We will train the model in 3 epochs, then measure its performance using `Hit Ratio @ k`

In [28]:
trainer = pl.Trainer(max_epochs=3, gpus=1, logger=False)

trainer.fit(model)

  rank_zero_deprecation(
INFO:pytorch_lightning.utilities.rank_zero:GPU available: True (cuda), used: True
INFO:pytorch_lightning.utilities.rank_zero:TPU available: False, using: 0 TPU cores
INFO:pytorch_lightning.utilities.rank_zero:IPU available: False, using: 0 IPUs
INFO:pytorch_lightning.utilities.rank_zero:HPU available: False, using: 0 HPUs
INFO:pytorch_lightning.accelerators.cuda:LOCAL_RANK: 0 - CUDA_VISIBLE_DEVICES: [0]
INFO:pytorch_lightning.callbacks.model_summary:
  | Name           | Type      | Params
---------------------------------------------
0 | user_embedding | Embedding | 1.1 M 
1 | item_embedding | Embedding | 1.1 M 
2 | fc1            | Linear    | 1.1 K 
3 | fc2            | Linear    | 2.1 K 
4 | output         | Linear    | 33    
---------------------------------------------
2.2 M     Trainable params
0         Non-trainable params
2.2 M     Total params
8.645     Total estimated model params size (MB)
100%|██████████| 7909927/7909927 [09:00<00:00, 14647.47it/

Training: 0it [00:00, ?it/s]

INFO:pytorch_lightning.utilities.rank_zero:`Trainer.fit` stopped: `max_epochs=3` reached.


# TEST METHODOLOGY

We define the test methodology using the `Hit Ratio @ k`.\
The `Hit Ratio @ k` is defined as: For the test dataset, suppose that user A buys item B. We want to measure if we sample 100 items for example, what is the probability that items like B appears at the top `k` items if we sort the sample of 100 items according to the metric of the output from the model. For example, we took 10 item, and 7 out of 10 are the items that user A interested, then we say `Hit Ratio @ k = 0.7`


In [None]:
#user-item pairs for testing
test_user_item_set = set(zip(test_df['userId'], test_df['movieId']))

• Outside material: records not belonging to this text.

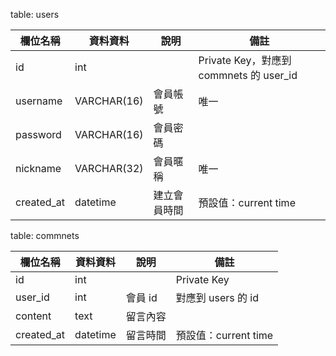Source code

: table: users

| 欄位名稱 | 資料資料 | 說明 | 備註  |
| --- | --- | --- | --- |
| id | int |  | Private Key，對應到 commnets 的 user_id |
| username | VARCHAR(16) | 會員帳號 | 唯一 |
| password | VARCHAR(16) | 會員密碼 |  |
| nickname | VARCHAR(32) | 會員暱稱 | 唯一 |
| created_at | datetime | 建立會員時間 | 預設值：current time |


table: commnets

| 欄位名稱 | 資料資料 | 說明 | 備註  |
| --- | --- | --- | --- |
| id | int |  | Private Key |
| user_id | int | 會員 id | 對應到 users 的 id |
| content | text | 留言內容 |  |
| created_at | datetime | 留言時間 | 預設值：current time |

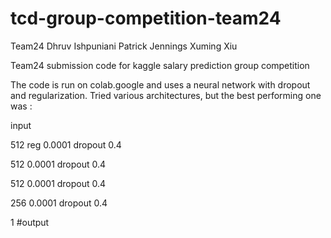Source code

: # tcd-group-competition-team24

Team24
Dhruv Ishpuniani
Patrick Jennings
Xuming Xiu


Team24 submission code for kaggle salary prediction group competition

The code is run on colab.google and uses a neural network with dropout and regularization.
Tried various architectures, but the best performing one was :

input

512 reg 0.0001 dropout 0.4

512 0.0001 dropout 0.4

512 0.0001 dropout 0.4

256 0.0001 dropout 0.4

1 #output
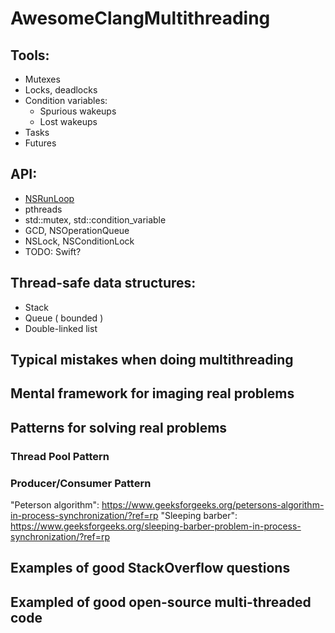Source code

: # AwesomeClangMultithreading

## Tools:
+ Mutexes
+ Locks, deadlocks
+ Condition variables:
  + Spurious wakeups
  + Lost wakeups
+ Tasks
+ Futures

## API:
+ [NSRunLoop](../blob/master/ExploreRunLoops)
+ pthreads
+ std::mutex, std::condition_variable
+ GCD, NSOperationQueue
+ NSLock, NSConditionLock
+ TODO: Swift? 

## Thread-safe data structures:
+ Stack
+ Queue ( bounded )
+ Double-linked list

## Typical mistakes when doing multithreading

## Mental framework for imaging real problems

## Patterns for solving real problems

### Thread Pool Pattern

### Producer/Consumer Pattern
"Peterson algorithm": https://www.geeksforgeeks.org/petersons-algorithm-in-process-synchronization/?ref=rp
"Sleeping barber": https://www.geeksforgeeks.org/sleeping-barber-problem-in-process-synchronization/?ref=rp

## Examples of good StackOverflow questions

## Exampled of good open-source multi-threaded code



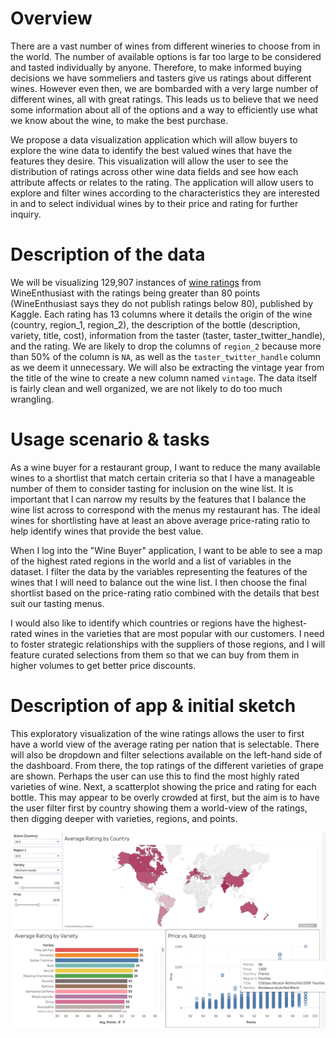 # Overview
There are a vast number of wines from different wineries to choose from in the world. The number of available options is far too large to be considered and tasted individually by anyone. Therefore, to make informed buying decisions we have sommeliers and tasters give us ratings about different wines. However even then, we are bombarded with a very large number of different wines, all with great ratings. This leads us to believe that we need some information about all of the options and a way to efficiently use what we know about the wine, to make the best purchase.

We propose a data visualization application which will allow buyers to explore the wine data to identify the best valued wines that have the features they desire. This visualization will allow the user to see the distribution of ratings across other wine data fields and see how each attribute affects or relates to the rating. The application will allow users to explore and filter wines according to the characteristics they are interested in and to select individual wines by to their price and rating for further inquiry.

# Description of the data

We will be visualizing 129,907 instances of [wine ratings](https://www.kaggle.com/zynicide/wine-reviews/data) from WineEnthusiast with the ratings being greater than 80 points (WineEnthusiast says they do not publish ratings below 80), published by Kaggle. Each rating has 13 columns where it details the origin of the wine (country, region_1, region_2), the description of the bottle (description, variety, title, cost), information from the taster (taster, taster_twitter_handle), and the rating. We are likely to drop the columns of `region_2` because more than 50% of the column is `NA`, as well as the `taster_twitter_handle` column as we deem it unnecessary. We will also be extracting the vintage year from the title of the wine to create a new column named `vintage`. The data itself is fairly clean and well organized, we are not likely to do too much wrangling.

# Usage scenario & tasks

As a wine buyer for a restaurant group, I want to reduce the many available wines to a shortlist that match certain criteria so that I have a manageable number of them to consider tasting for inclusion on the wine list. It is important that I can narrow my results by the features that I balance the wine list across to correspond with the menus my restaurant has. The ideal wines for shortlisting have at least an above average price-rating ratio to help identify wines that provide the best value.

When I log into the "Wine Buyer" application, I want to be able to see a map of the highest rated regions in the world and a list of variables in the dataset. I filter the data by the variables representing the features of the wines that I will need to balance out the wine list. I then choose the final shortlist based on the price-rating ratio combined with the details that best suit our tasting menus. 

I would also like to identify which countries or regions have the highest-rated wines in the varieties that are most popular with our customers. I need to foster strategic relationships with the suppliers of those regions, and I will feature curated selections from them so that we can buy from them in higher volumes to get better price discounts.

# Description of app & initial sketch

This exploratory visualization of the wine ratings allows the user to first have a world view of the average rating per nation that is selectable. There will also be dropdown and filter selections available on the left-hand side of the dashboard. From there, the top ratings of the different varieties of grape are shown. Perhaps the user can use this to find the most highly rated varieties of wine. Next, a scatterplot showing the price and rating for each bottle. This may appear to be overly crowded at first, but the aim is to have the user filter first by country showing them a world-view of the ratings, then digging deeper with varieties, regions, and points. 

![](../img/milestone1-sketch.png)

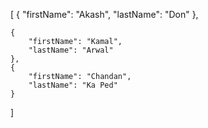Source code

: [
    {
        "firstName": "Akash",
        "lastName": "Don"
    },

    {
        "firstName": "Kamal",
        "lastName": "Arwal"
    },
    {
        "firstName": "Chandan",
        "lastName": "Ka Ped"
    }
]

# Dict of all items that are interacted with by each user
user_interacted_items = ratings.groupby('userId')['movieId'].apply(list).to_dict()

hits = []
for (u,i) in tqdm(test_user_item_set):
    interacted_items = user_interacted_items[u]
    not_interacted_items = set(movieIds) - set(interacted_items)
    selected_not_interacted = list(np.random.choice(list(not_interacted_items), 99))
    test_items = selected_not_interacted + [i]
    
    predicted_labels = np.squeeze(model(torch.tensor([u]*100), 
                                        torch.tensor(test_items)).detach().numpy())
    
    top10_items = [test_items[i] for i in np.argsort(predicted_labels)[::-1][0:10].tolist()]
    
    if i in top10_items:
        hits.append(1)
    else:
        hits.append(0)
        
print(f"\nThe Hit Ratio @ 10 is {np.average(hits)}")